EDMONTON SUN MARCH 29, 2005
Gals can flirt again
When I first heard that two Edmonton women were going to be on Season
7 of ABC's romance reality show the Bachelor, my jaw dropped so fast
it actually unhinged. I was agape. Agog. Maybe even aghast. When my
mind finally stopped reeling and my tongue rebooted, I could croak out
only one thought: "They've had SEVEN seasons of this freakin' show
already? SEVEN? Woe, woe is us."
Just kiddin', gals. That herd of Yankee hussies had no clue that we
were sending in a pair of Edmontonian ringers - Jenny Adams, 23, and
Kim Choma, 25. Jenny's a marketing co-coordinator and part-time model
who originally hails from Spruce Grove, and Kim is a swimsuit model
of Ukrainian heritage who has appeared in these very pages as a SUNshine
girl. It doesn't get more Edmontonian than that, dity. (That means "kids"
in Ukrainian. I hope.)
Last night was the two-hour premiere of the Bachelor, in which Charlie
O'Connell (brother of Crossing Jordan's Jerry O'Connell, making him
sort of like an even less famous Baldwin) whittled the 25 hopefuls down
to an even dozen.
"Some of the girls look like they had an hour to get ready,"
said Jenny in her first interview segment on the show, after the ladies
were woken up early in the morning and given five minutes to get dressed
and ready to meet Chucky.
"Then there are some girls that are like me, they're in their
pajamas, they have no make-up on ... I felt like I was a little bit
of an underdog."
Um, Jenny? Hon? Babe? If y'all can look that hot with just five minutes
to get ready, your entire gender has no excuse to keep us waiting an
hour after we come to pick you up for dinner. Busted!
The girls' first alone time with Charlie was a round of two-minute
speed dating, after which Chuck had to eliminate five contenders. When
Jenny's two-minute date came up, she did what any good Spruce Grove
girl would do: toasted Charlie with a glass of wine, then pounded it.
"Chuggin' it? I'll be drunk after," she warned.
But hey, it made an impression: "I liked Jenny," Charlie
said afterward. "But I didn't see how I could possibly start giving
out roses when I haven't met all the girls yet." Your loss, sucka.

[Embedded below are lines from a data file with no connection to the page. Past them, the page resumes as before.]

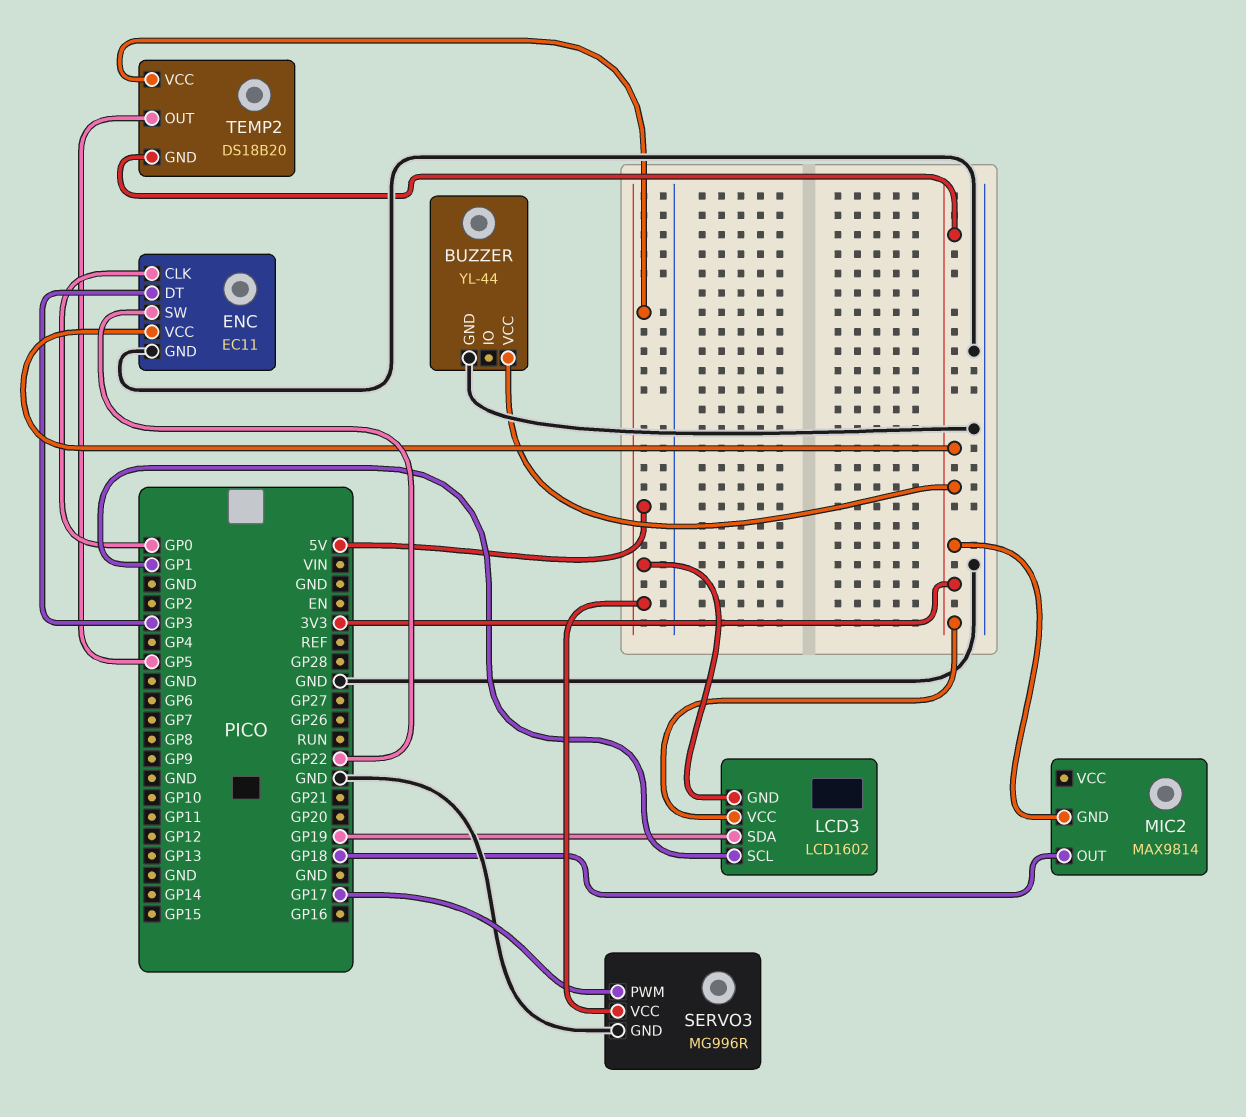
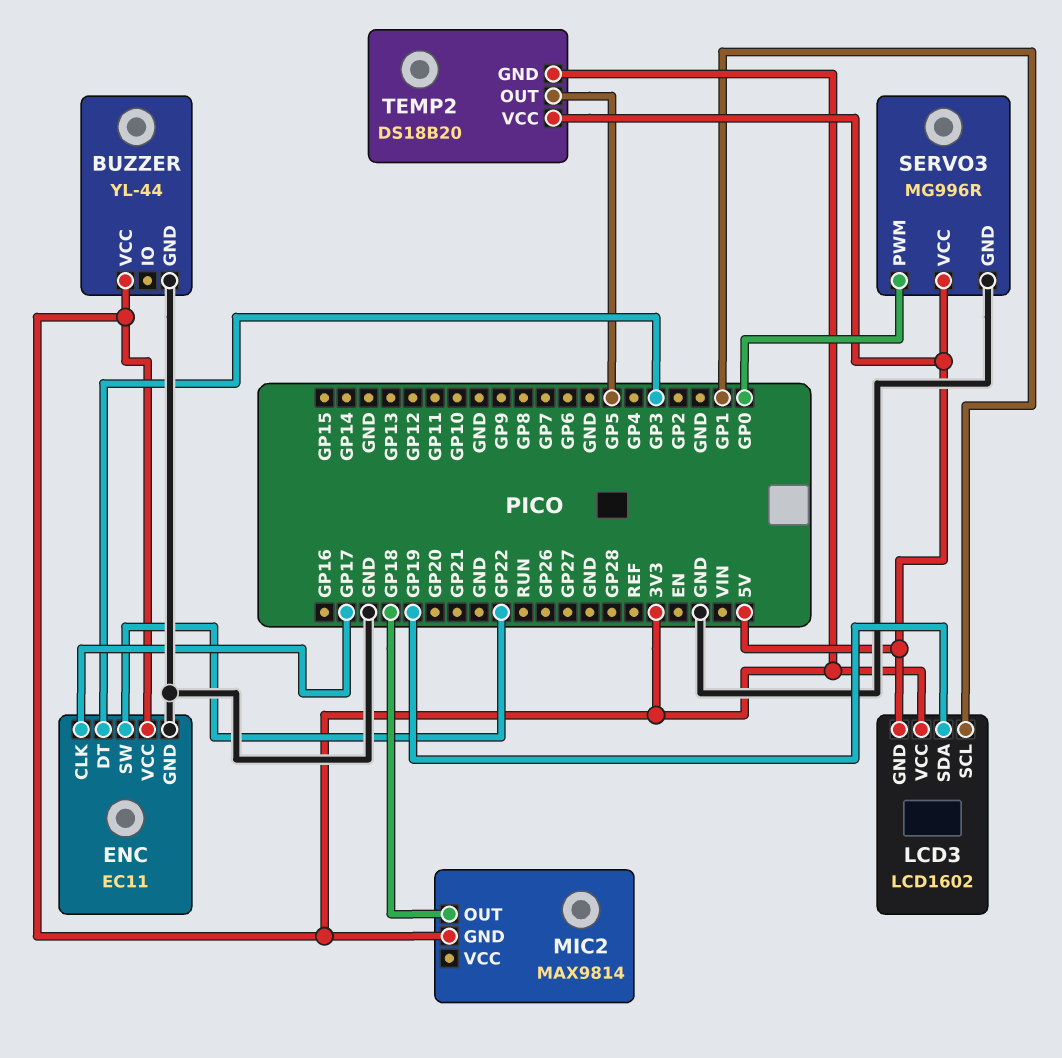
ENC pin CLK: GP0 -> GP17
SERVO3 pin PWM: GP17 -> GP0

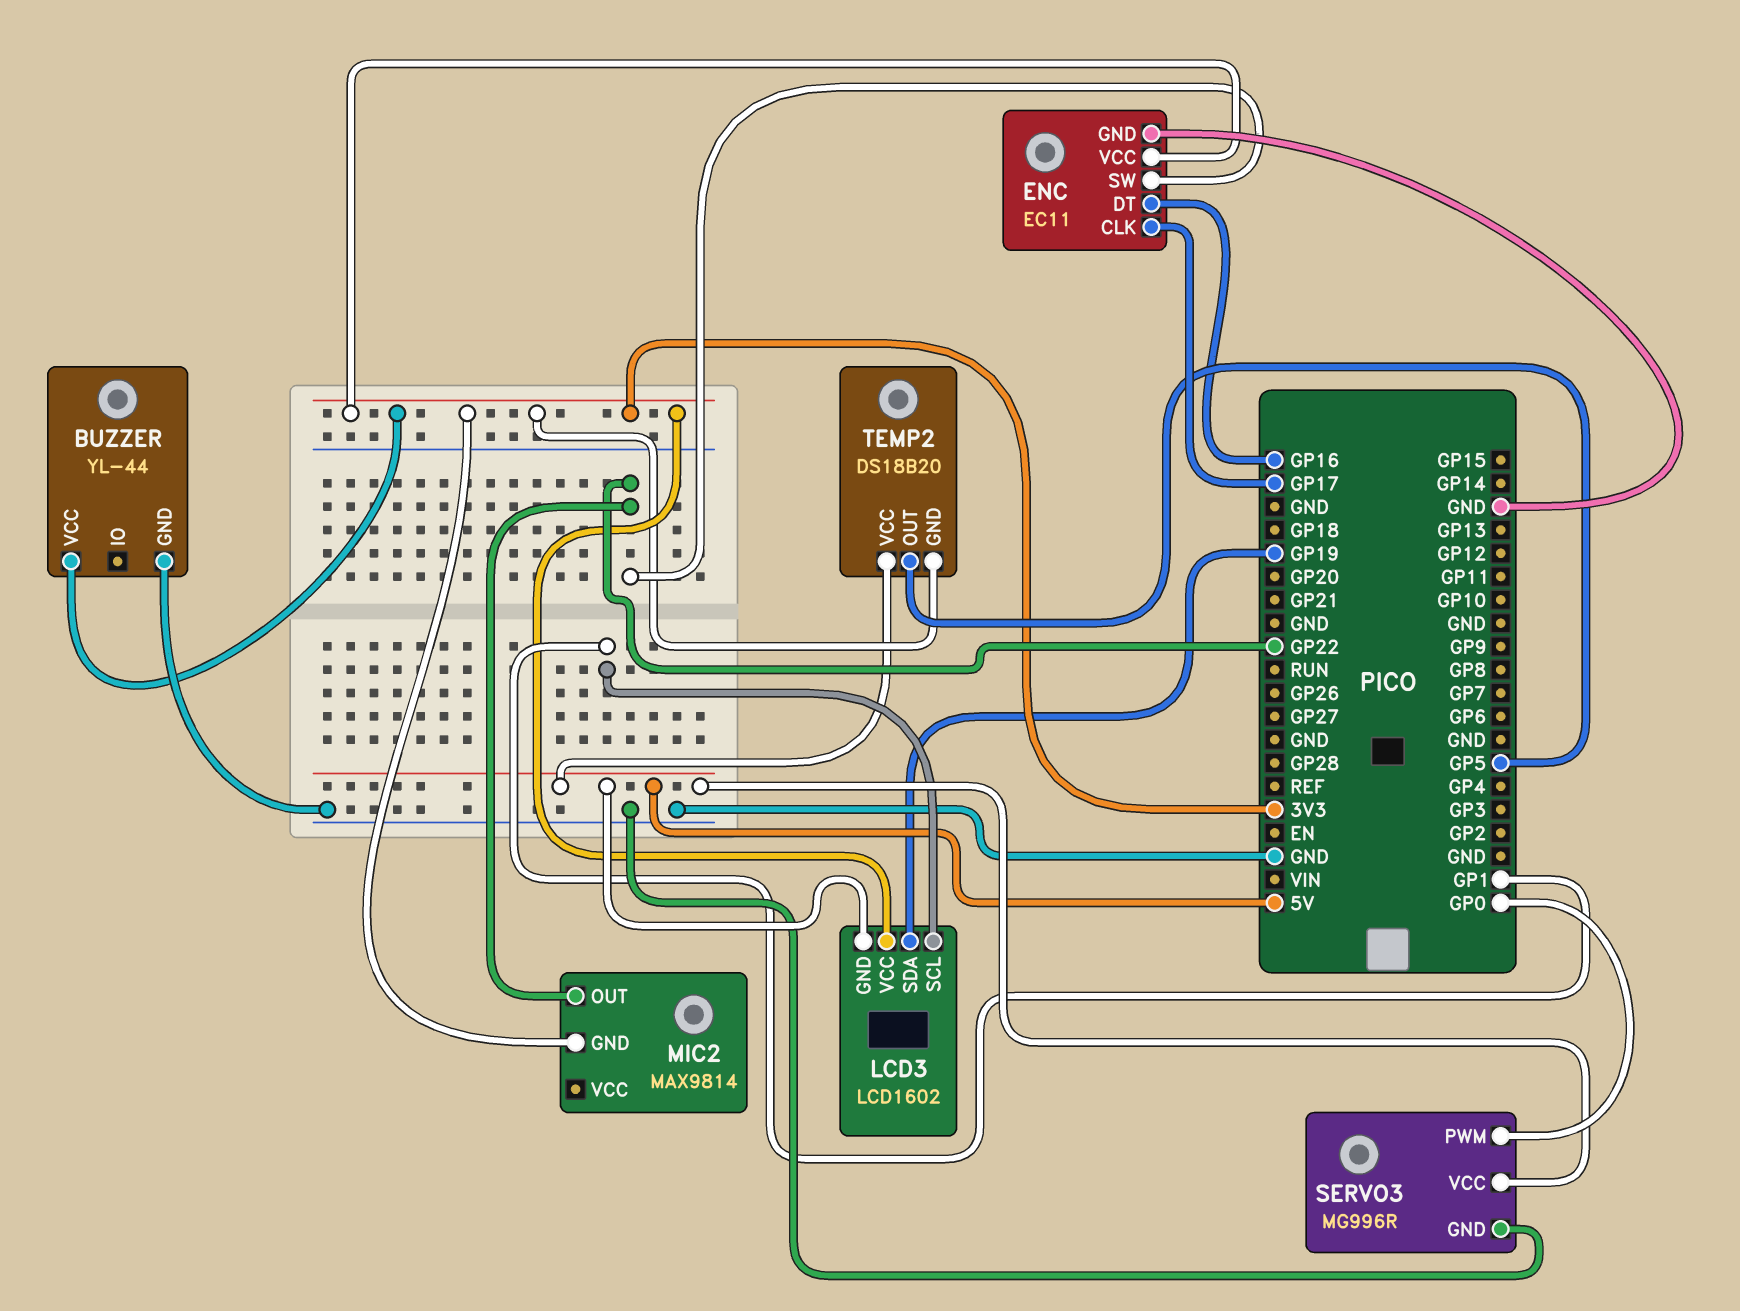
ENC pin DT: GP3 -> GP16
MIC2 pin OUT: GP18 -> GP22

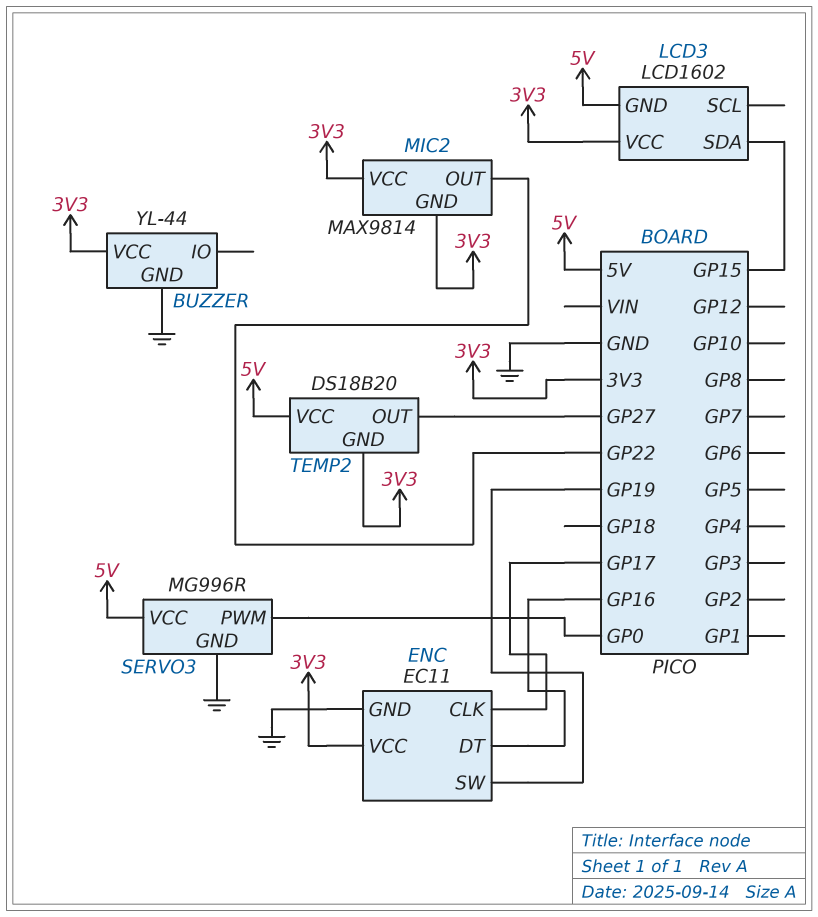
ENC pin SW: GP22 -> GP19
LCD3 pin SCL: GP1 -> none
LCD3 pin SDA: GP19 -> GP15
MIC2 pin VCC: none -> 3V3
TEMP2 pin OUT: GP5 -> GP27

Kim's approach was a little, um, different. She unbuttoned her shirt
before coming into the room, then sat on Charlie's lap with her swimsuit
model-caliber assets barely held in check by a straining black, jewel-studded
bra. And then she boasted of the fact she's Ukrainian and can cook.
Good God. An arsenal of absolutely devastating weapons.
And then there was Alberta-born California girl Geitan Villeneuve,
who came into the two-minute date clucking like a chicken. "I learned
how to do that on a farm in northern Alberta," she said. Well,
two out of three ain't bad.
Jenny and Kim didn't go out on the first two group dates, and maybe
that served them well: Some of those screechy hosebags were truly frightening,
and seeing a drunk Charlie O'Connell devour the face of one of our own
would have been too much to bear. (Grande Prairie-born Geitan, who lived
in Edmonton for eight years, had a mini-meltdown on her group date and
actually walked out, but came back for the rose ceremony at the end.
To no avail.)
On the third group date, the remaining five girls went rock climbing
and played volleyball. The snotty L.A. model Danushka seemed a little
bitter that she had neither the skills nor the boobs to compete with
the rest, going so far as to suggest that some of the others had bought
their impressive chests. Go make some wine with those sour grapes, hag.
Jenny got taken aside by Charlie for a private chat, once again acquitting
herself as the classiest dame on the show. And I'm not just saying that
'cause she's my friend Becky's roommate, and owes me crumpets. Long
story. Anyway, she got the first rose on her date, with Charlie saying,
"Jenny's and my conversation was the easiest-going conversation
I have had yet." Feel the Alberta love, Chucky.
And he did, because he took Kim aside next, did an admirable job of
keeping his eyes off her cleavage, and gave her the second rose for
that group date.
And you know what that means? It DOESN'T MATTER what happens in the
rose ceremony, because our girls live to flirt another day! Now if you'll
excuse me, I've got some crumpets to collect.